▶ _Exercise requirements_: When a line below contains the word "adsbygoogle", copy that line.

===

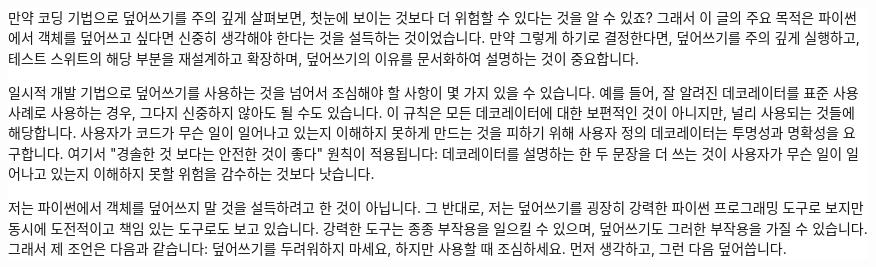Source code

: <ins class="adsbygoogle"
     style="display:block"
     data-ad-client="ca-pub-4877378276818686"
     data-ad-slot="1898504329"
     data-ad-format="auto"
     data-full-width-responsive="true"></ins>

<script>
     (adsbygoogle = window.adsbygoogle || []).push({});
</script>

만약 코딩 기법으로 덮어쓰기를 주의 깊게 살펴보면, 첫눈에 보이는 것보다 더 위험할 수 있다는 것을 알 수 있죠? 그래서 이 글의 주요 목적은 파이썬에서 객체를 덮어쓰고 싶다면 신중히 생각해야 한다는 것을 설득하는 것이었습니다. 만약 그렇게 하기로 결정한다면, 덮어쓰기를 주의 깊게 실행하고, 테스트 스위트의 해당 부분을 재설계하고 확장하며, 덮어쓰기의 이유를 문서화하여 설명하는 것이 중요합니다.

일시적 개발 기법으로 덮어쓰기를 사용하는 것을 넘어서 조심해야 할 사항이 몇 가지 있을 수 있습니다. 예를 들어, 잘 알려진 데코레이터를 표준 사용 사례로 사용하는 경우, 그다지 신중하지 않아도 될 수도 있습니다. 이 규칙은 모든 데코레이터에 대한 보편적인 것이 아니지만, 널리 사용되는 것들에 해당합니다. 사용자가 코드가 무슨 일이 일어나고 있는지 이해하지 못하게 만드는 것을 피하기 위해 사용자 정의 데코레이터는 투명성과 명확성을 요구합니다. 여기서 "경솔한 것 보다는 안전한 것이 좋다" 원칙이 적용됩니다: 데코레이터를 설명하는 한 두 문장을 더 쓰는 것이 사용자가 무슨 일이 일어나고 있는지 이해하지 못할 위험을 감수하는 것보다 낫습니다.

저는 파이썬에서 객체를 덮어쓰지 말 것을 설득하려고 한 것이 아닙니다. 그 반대로, 저는 덮어쓰기를 굉장히 강력한 파이썬 프로그래밍 도구로 보지만 동시에 도전적이고 책임 있는 도구로도 보고 있습니다. 강력한 도구는 종종 부작용을 일으킬 수 있으며, 덮어쓰기도 그러한 부작용을 가질 수 있습니다. 그래서 제 조언은 다음과 같습니다: 덮어쓰기를 두려워하지 마세요, 하지만 사용할 때 조심하세요. 먼저 생각하고, 그런 다음 덮어씁니다.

===

▶ _Result_:
: <ins class="adsbygoogle"
     (adsbygoogle = window.adsbygoogle || []).push({});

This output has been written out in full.